Would be interested in views on whether we have now reached the peak size of the UK register, whether this is a temporary blip or whether competition from other Registries / people realising that they don't need to own loads of names etc now mean that the register will see a contraction.

Having 10 million names on the Register seems quite iconic for Nominet, so would be interesting to see if Nominet respond with marketing activity should the register start to contract.

There is a stats page here - http://www.nominet.org.uk/intelligence/statistics/registration/

Stephen
 
Why a contraction ?

You normally see contractions in the more recent shaky TLDs like .name .tel. And they tend to be temporary, the general trend is up.

I think .uk will continue to grow, but it could be at a lower pace as the supply of viable domains is drying up.
10M domains is a milestone but the number of domains per capita can still be higher -look at .nl for example.
 
Why a contraction ?

You normally see contractions in the more recent shaky TLDs like .name .tel. And they tend to be temporary, the general trend is up.

I think .uk will continue to grow, but it could be at a lower pace as the supply of viable domains is drying up.
10M domains is a milestone but the number of domains per capita can still be higher -look at .nl for example.

I just posted a link to some Nominet stats. Interesting that growth in last 3 months has been much lower than historically. I think a possible decrease in renewal rates could be the driver for this as new regs are fairly stable by the looks of it.
 
There is also the Domain Business stats site from Nominet:
http://db.nominet.org.uk/
Although this hasn't been updated for some time. It was supposed to be quarterly but appears to be an annual report again ;)

*Available data*:
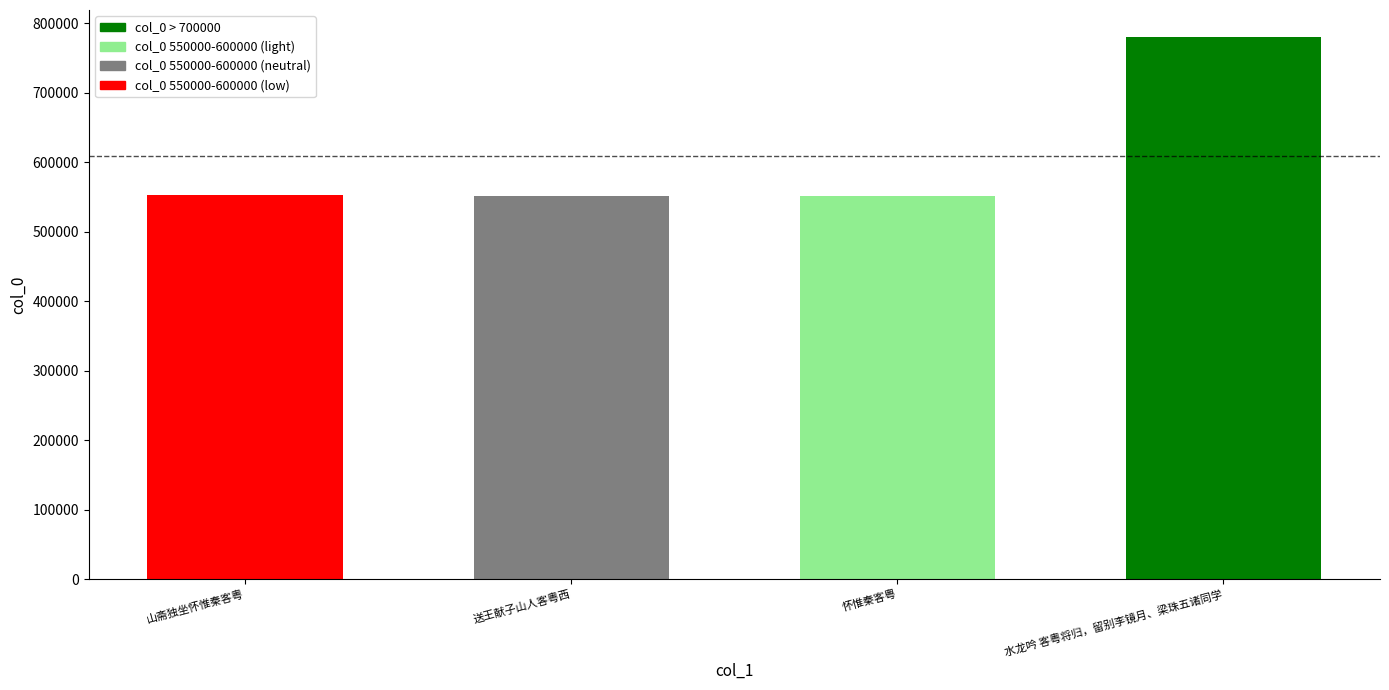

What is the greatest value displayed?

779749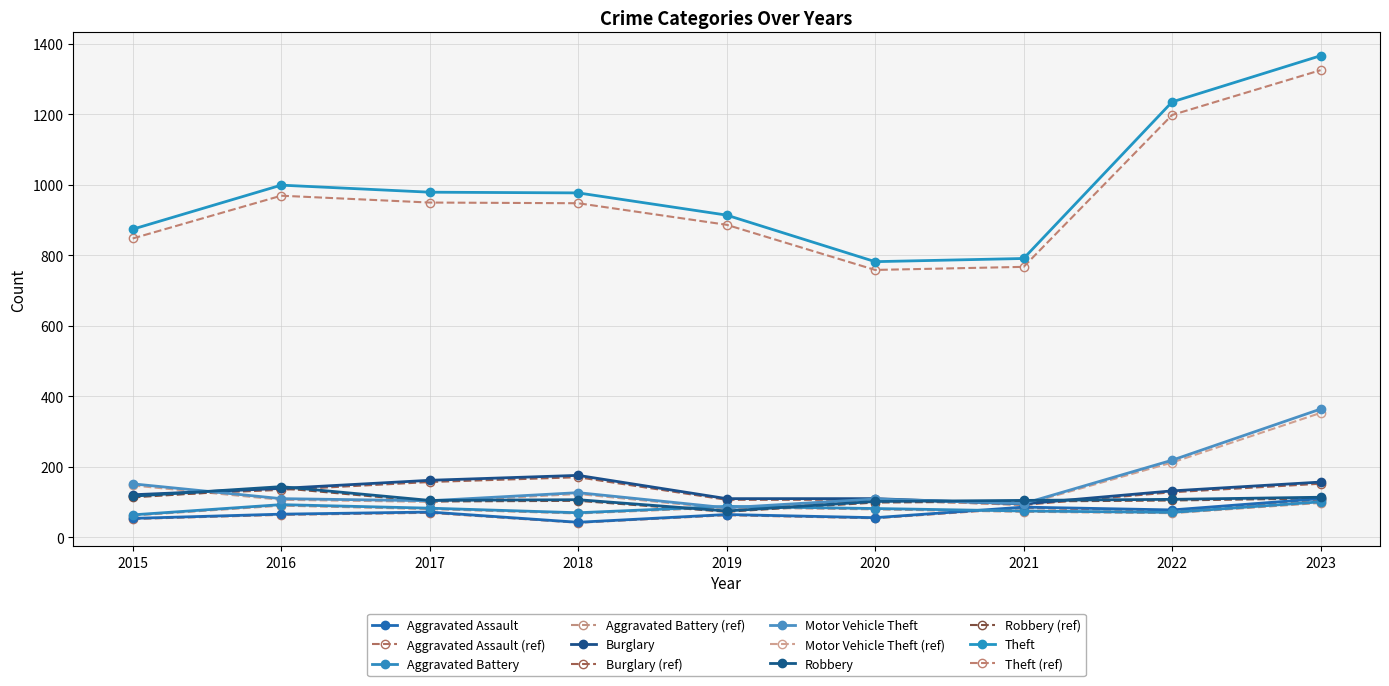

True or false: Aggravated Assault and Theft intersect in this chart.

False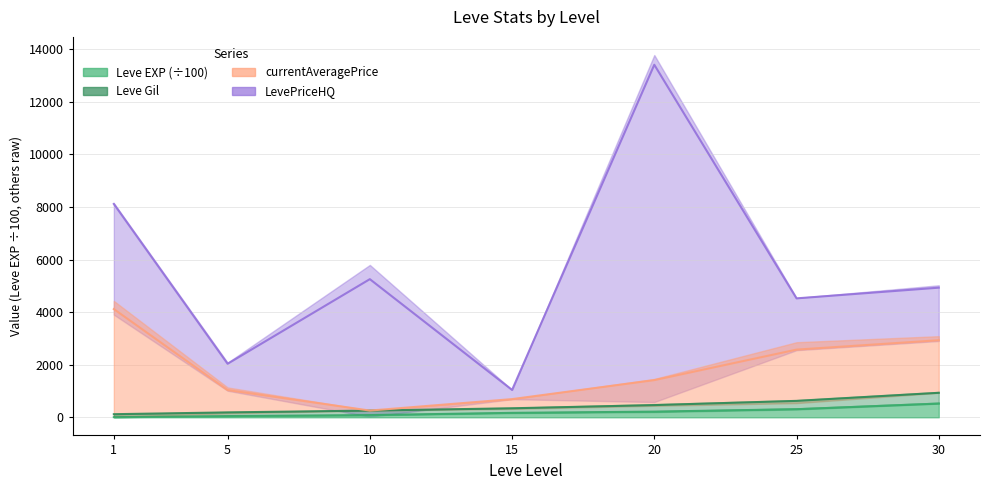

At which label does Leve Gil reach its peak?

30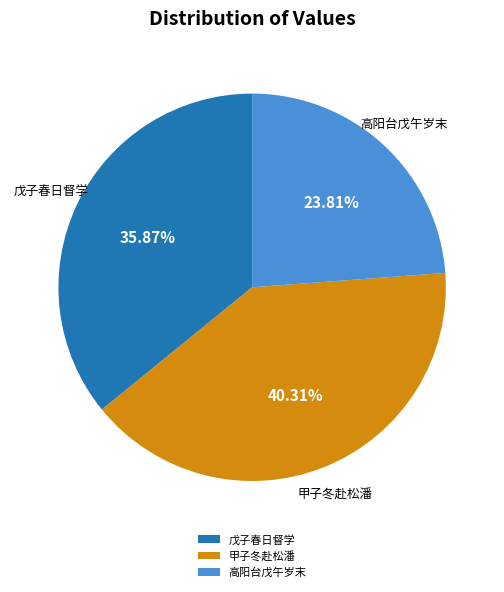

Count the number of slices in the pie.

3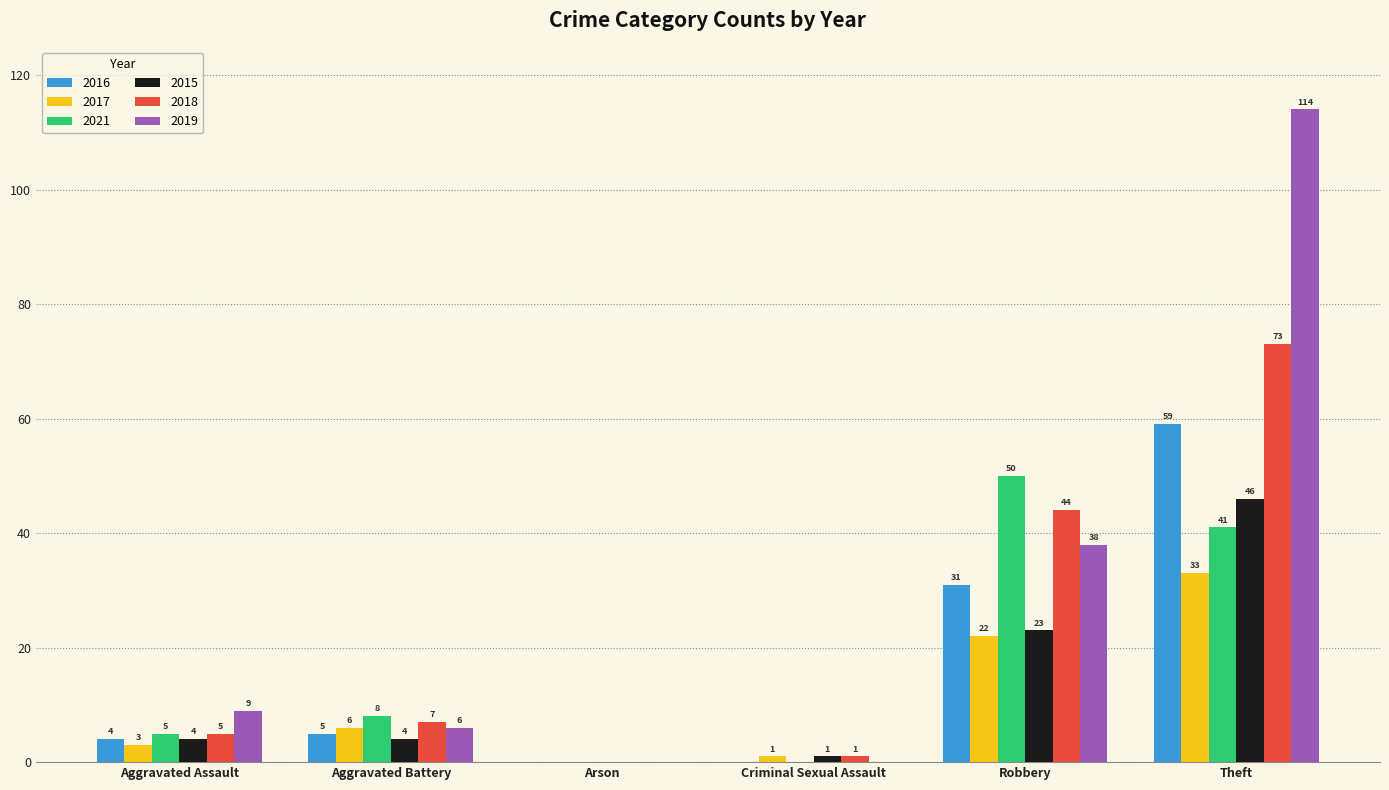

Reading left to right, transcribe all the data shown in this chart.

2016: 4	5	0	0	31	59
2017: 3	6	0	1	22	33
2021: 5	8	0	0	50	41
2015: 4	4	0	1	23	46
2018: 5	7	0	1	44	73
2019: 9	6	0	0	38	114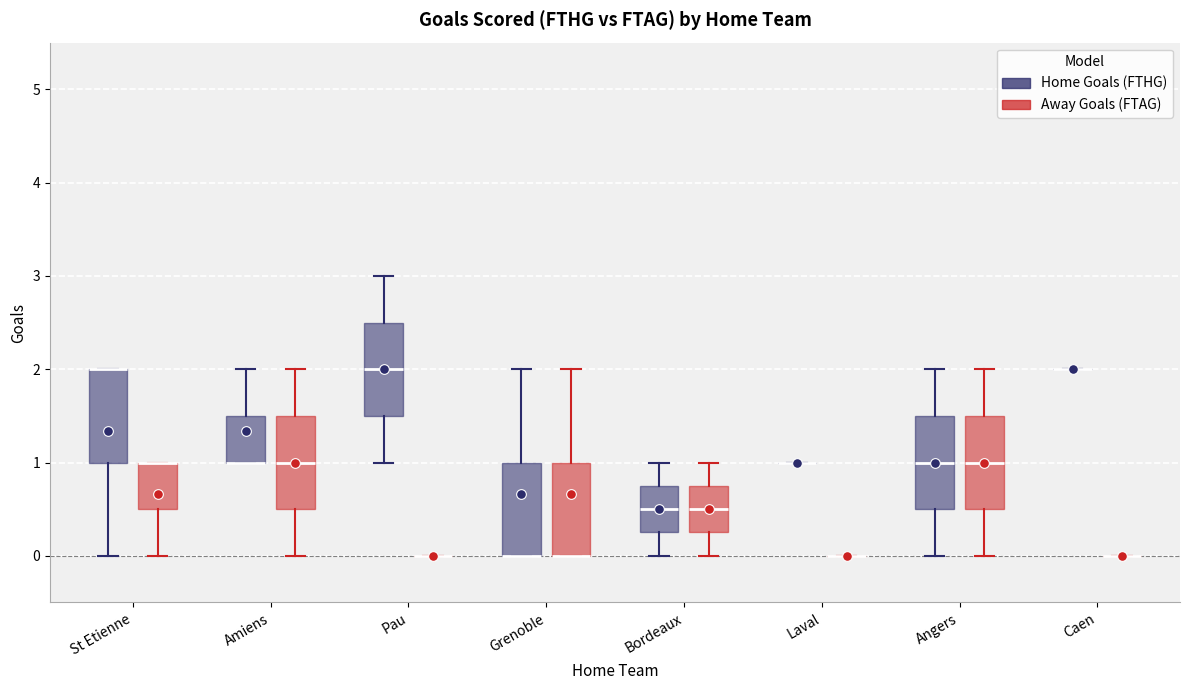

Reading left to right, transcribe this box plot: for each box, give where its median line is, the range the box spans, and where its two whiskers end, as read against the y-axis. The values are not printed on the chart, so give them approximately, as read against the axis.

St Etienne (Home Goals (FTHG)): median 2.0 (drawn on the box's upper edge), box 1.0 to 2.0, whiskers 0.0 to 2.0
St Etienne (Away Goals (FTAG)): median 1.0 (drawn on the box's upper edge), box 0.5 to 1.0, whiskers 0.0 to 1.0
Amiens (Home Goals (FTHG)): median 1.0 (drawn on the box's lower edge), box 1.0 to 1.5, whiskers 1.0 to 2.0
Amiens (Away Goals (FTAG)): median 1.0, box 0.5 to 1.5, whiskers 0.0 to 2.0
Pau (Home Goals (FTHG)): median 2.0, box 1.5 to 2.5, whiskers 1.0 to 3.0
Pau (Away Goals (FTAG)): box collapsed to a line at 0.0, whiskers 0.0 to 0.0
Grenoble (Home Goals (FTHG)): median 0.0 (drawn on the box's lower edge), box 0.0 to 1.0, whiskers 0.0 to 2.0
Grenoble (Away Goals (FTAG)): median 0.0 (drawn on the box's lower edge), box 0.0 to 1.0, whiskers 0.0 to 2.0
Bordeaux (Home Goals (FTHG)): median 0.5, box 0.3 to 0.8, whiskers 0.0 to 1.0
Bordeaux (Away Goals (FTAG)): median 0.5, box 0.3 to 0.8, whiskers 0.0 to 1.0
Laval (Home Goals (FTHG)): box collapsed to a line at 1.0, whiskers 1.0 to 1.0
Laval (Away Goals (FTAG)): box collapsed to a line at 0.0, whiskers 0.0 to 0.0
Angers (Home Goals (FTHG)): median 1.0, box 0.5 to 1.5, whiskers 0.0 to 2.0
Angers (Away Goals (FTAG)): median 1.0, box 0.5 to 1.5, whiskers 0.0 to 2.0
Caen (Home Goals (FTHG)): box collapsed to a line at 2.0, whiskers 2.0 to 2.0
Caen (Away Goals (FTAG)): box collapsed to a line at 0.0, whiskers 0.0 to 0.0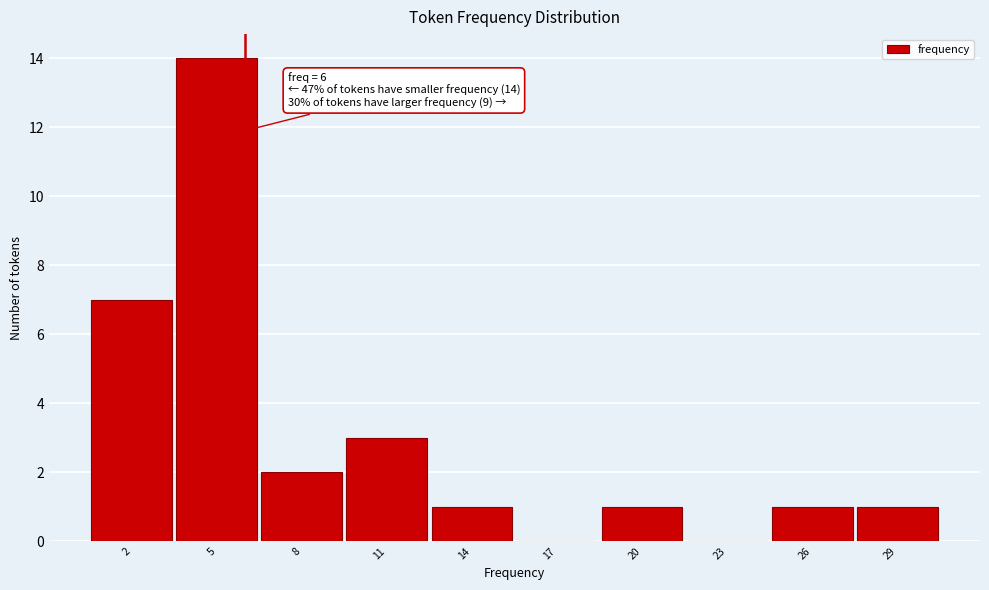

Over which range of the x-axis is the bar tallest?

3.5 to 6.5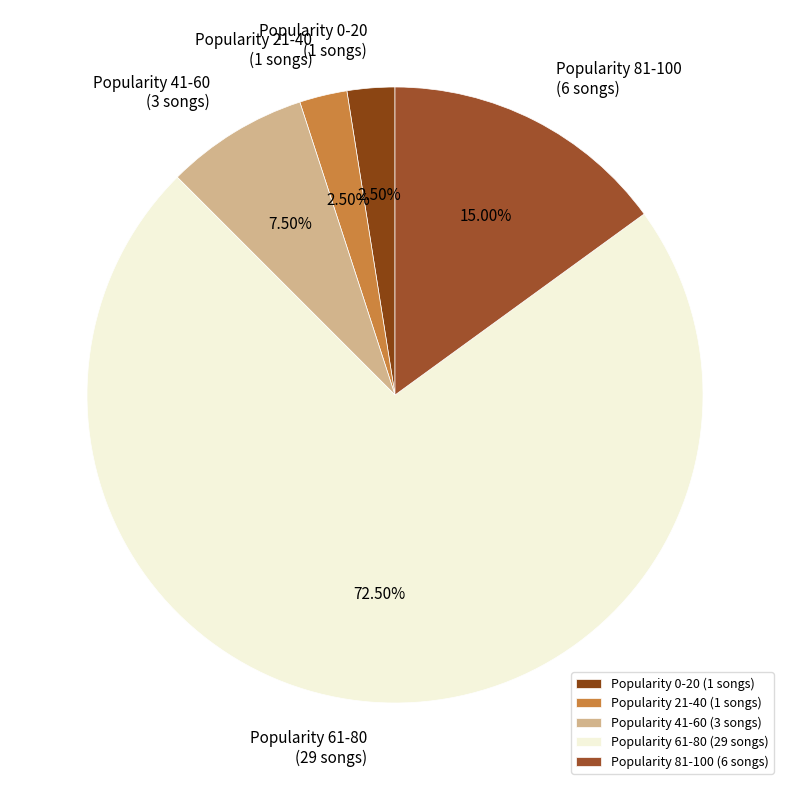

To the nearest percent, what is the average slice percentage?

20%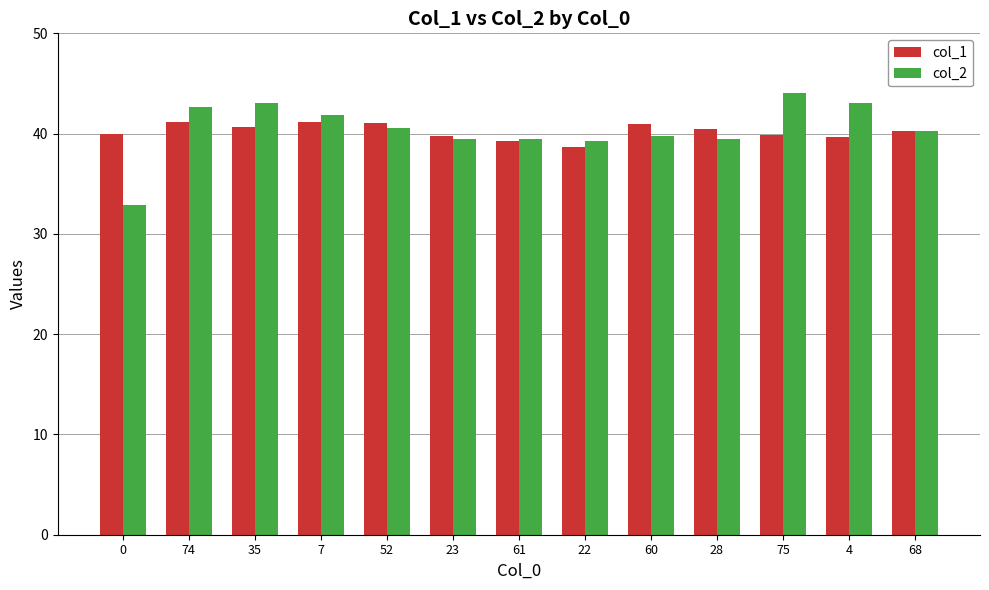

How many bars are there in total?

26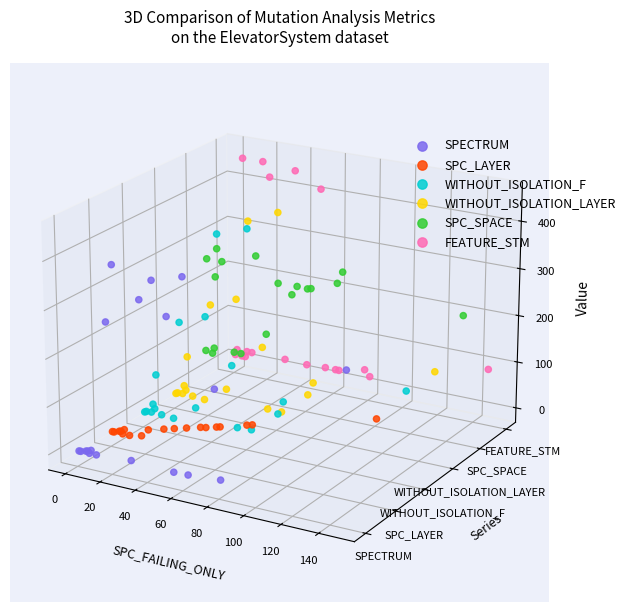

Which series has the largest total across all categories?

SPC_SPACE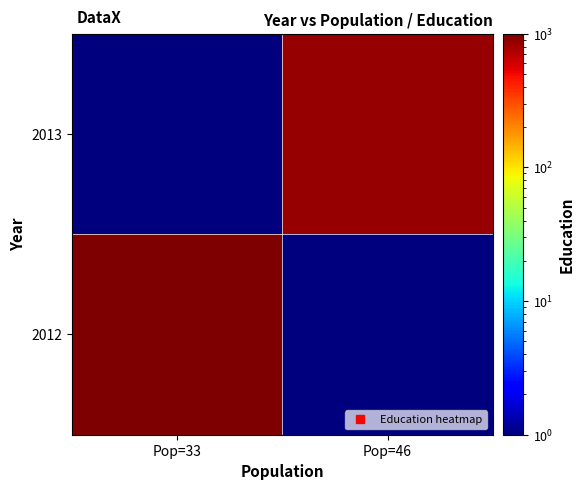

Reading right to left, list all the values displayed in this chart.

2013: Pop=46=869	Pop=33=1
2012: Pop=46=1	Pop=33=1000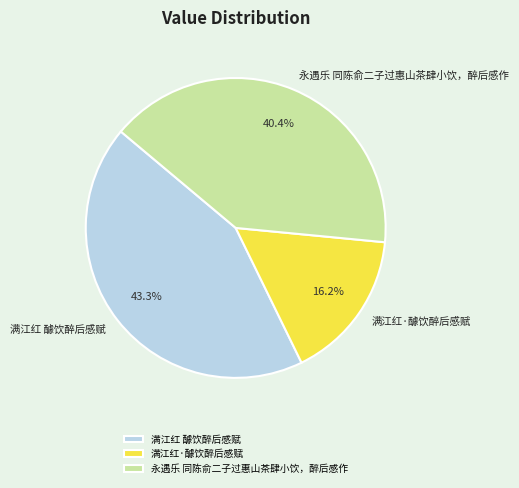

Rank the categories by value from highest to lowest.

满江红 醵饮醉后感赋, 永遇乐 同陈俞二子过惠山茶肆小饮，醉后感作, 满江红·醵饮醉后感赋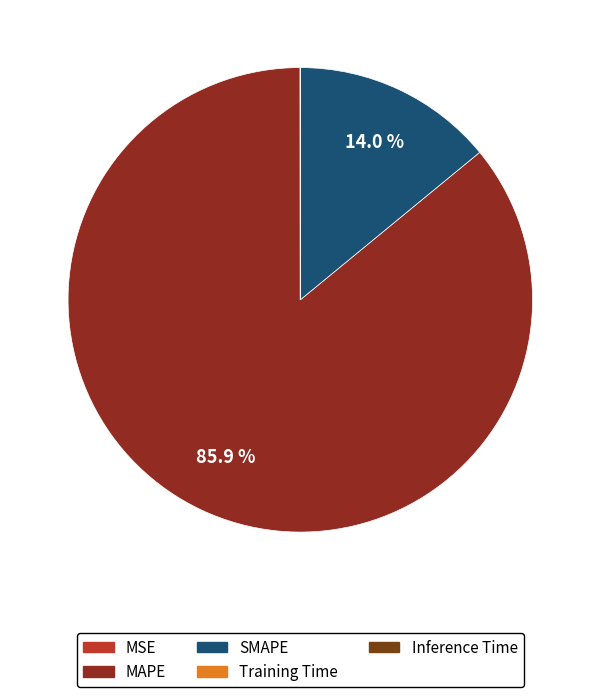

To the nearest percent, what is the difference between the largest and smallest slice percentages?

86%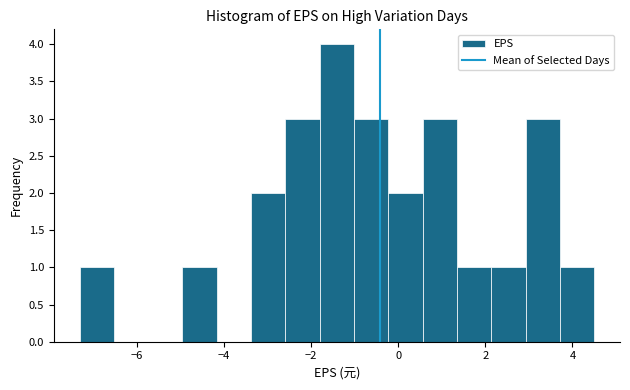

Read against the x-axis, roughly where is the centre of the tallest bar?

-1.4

*Your tasks*:
[a] In the forum thread about the size of the UK domain register, which TLDs are named as places where contractions are normally seen?
[b] Reproduce the stretch of the forum thread about the UK domain register from "Would be interested" through "see a contraction.", word for word.

*Replies*:
[a] .name and .tel

[b]
Would be interested in views on whether we have now reached the peak size of the UK register, whether this is a temporary blip or whether competition from other Registries / people realising that they don't need to own loads of names etc now mean that the register will see a contraction.